If two successive contracts conflict with each other, the later contract supersedes the earlier one.[29] But a second contract dealing with different subject matter than the first contract does not replace the first contract.[30] The Tenth Circuit has recognized that two contracts between the same parties made as part of one transaction are to be taken together.[31] Generally, evidence not contained in a contract is not admissible to contradict, alter, or vary its terms, but it is admissible to help interpret a silent or ambiguous contract.[32] If a contract is complete, unambiguous, and free from uncertainty, parol evidence of prior or contemporaneous agreements that vary the terms of the written contract is inadmissible.[33]

Here, Brookins signed two documents on the same day. It is not clear which was signed first. The form Employment Agreement includes provisions covering the employee’s job description, confidentiality, and nonsolicitation and noncompete restrictions. The agreement also has a provision addressing the company’s right to injunctive relief to enforce the confidentiality, no-compete, and no-solicitation provisions. The provision stating that the document is the entire agreement between the parties applies “with respect to the subject matter of this Agreement.” The subject matter of the agreement is presumed to be contained in its other provisions.

The Arbitration Policy, on the other hand, does not address any of the same subject matter with the exception of the right to injunctive relief. The policy states that the employer and employee agree to resolve disputes through arbitration and covers the nature of the dispute, the controlling law, the conduct of arbitration, and both parties’ waiver of a jury trial and participation in a class action. Further, the form policy makes three references to an employment at-will agreement between the parties. The terms of the Arbitration Policy do not contradict or vary any of the terms in the Employee Agreement. The provision of the Employment Agreement declaring it to be the entire agreement between the parties limits the provision to the subject matter of the agreement. The parties intended that both documents be construed and enforced together as evidenced by the fact that both documents were Dated: the same day.[34]

Therefore, the Arbitration Policy is not excluded by the integration clause of the Employment Agreement because it concerns a different subject matter. The terms of the integration clause expressly limit its scope to the subject matter of the Employment Agreement. Specifically, the mandatory arbitration agreement isn’t related to the subject of any provision in the Employment Agreement. The Court finds that the Mandatory Arbitration of All Claims Policy signed by Brookins is valid. As a result, the Court grants Superior’s Motion to Compel Arbitration and orders Brookins to arbitrate this action under the terms of the Arbitration Policy.
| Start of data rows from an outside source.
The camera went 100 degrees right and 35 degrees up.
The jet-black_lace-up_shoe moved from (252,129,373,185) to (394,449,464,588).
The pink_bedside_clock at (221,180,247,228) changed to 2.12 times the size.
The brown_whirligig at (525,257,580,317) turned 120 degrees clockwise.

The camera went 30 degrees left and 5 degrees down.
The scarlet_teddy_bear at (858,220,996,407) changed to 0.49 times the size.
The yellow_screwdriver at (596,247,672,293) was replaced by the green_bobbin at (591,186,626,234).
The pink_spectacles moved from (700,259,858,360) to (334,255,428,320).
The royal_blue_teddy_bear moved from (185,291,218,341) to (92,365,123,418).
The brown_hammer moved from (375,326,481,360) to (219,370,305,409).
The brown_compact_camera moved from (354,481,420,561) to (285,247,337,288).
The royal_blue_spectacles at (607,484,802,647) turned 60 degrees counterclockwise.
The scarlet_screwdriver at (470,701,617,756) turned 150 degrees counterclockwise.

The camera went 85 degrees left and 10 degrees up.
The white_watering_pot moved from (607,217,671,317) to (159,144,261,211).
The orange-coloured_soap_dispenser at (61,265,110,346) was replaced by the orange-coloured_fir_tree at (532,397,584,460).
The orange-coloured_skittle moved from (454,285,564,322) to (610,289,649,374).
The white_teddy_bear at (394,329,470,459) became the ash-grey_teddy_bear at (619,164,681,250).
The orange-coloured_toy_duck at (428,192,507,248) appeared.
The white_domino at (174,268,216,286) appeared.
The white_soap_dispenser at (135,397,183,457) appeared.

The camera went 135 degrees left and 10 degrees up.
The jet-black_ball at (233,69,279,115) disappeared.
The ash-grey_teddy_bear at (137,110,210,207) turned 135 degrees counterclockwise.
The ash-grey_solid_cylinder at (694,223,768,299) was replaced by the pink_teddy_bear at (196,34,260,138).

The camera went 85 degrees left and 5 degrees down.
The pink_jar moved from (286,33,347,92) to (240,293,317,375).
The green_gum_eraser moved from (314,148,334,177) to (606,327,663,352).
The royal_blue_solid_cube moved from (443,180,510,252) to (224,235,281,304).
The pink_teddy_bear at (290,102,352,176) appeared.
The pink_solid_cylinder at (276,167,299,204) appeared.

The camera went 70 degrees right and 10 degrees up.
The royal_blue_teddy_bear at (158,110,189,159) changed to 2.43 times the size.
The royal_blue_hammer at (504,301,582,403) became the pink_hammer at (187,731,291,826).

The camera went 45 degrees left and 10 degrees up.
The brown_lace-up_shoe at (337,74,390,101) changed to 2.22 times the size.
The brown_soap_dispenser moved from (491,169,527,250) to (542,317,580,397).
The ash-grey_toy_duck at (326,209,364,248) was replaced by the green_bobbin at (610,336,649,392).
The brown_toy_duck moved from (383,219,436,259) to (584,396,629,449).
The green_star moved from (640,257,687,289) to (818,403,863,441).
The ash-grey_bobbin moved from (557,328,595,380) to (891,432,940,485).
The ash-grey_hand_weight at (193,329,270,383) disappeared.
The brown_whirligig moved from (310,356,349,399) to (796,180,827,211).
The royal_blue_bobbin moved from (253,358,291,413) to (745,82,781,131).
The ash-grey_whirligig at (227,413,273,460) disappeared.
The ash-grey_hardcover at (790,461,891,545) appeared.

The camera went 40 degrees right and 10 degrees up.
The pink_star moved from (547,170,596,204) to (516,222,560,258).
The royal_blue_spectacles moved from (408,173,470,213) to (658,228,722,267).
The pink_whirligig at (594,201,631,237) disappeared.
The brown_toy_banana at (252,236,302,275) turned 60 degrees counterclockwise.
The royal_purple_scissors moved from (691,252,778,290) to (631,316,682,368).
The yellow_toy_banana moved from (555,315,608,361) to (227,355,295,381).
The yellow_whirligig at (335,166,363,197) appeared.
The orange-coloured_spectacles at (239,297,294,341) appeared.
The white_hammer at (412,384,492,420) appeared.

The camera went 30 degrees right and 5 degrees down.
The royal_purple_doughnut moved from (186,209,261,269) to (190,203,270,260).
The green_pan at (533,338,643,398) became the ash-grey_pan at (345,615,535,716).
The final issue to decide is whether to stay the proceedings or dismiss Brookins’ lawsuit. Superior contends that the lawsuit should be dismissed because all the issues raised must be submitted to arbitration, citing to appellate cases from other jurisdictions that have affirmed dismissals.[35] But Section 3 of the Federal Arbitration Act expressly provides that the court must stay the trial of the action on application of one of the parties if suit is filed “upon any issue referable to arbitration” under an arbitration agreement.[36] There is a circuit split about whether a district court has discretion to dismiss rather than stay an action subject to arbitration.[37] The Tenth Circuit has noted that courts are obligated to stay litigation, rather than dismiss the action, under Section 3 if at least one of the parties applies for a stay.[38] Here, Brookins has requested that the proceeding be stayed rather than dismissed. Accordingly, this Court declines Superior’s request for dismissal but grants its Motion to Stay Proceedings under the authority of Section 3.

IT IS ACCORDINGLY ORDERED, that Defendant’s Motion to Compel Arbitration and Motion to Stay Proceedings (Doc. 4) are hereby GRANTED.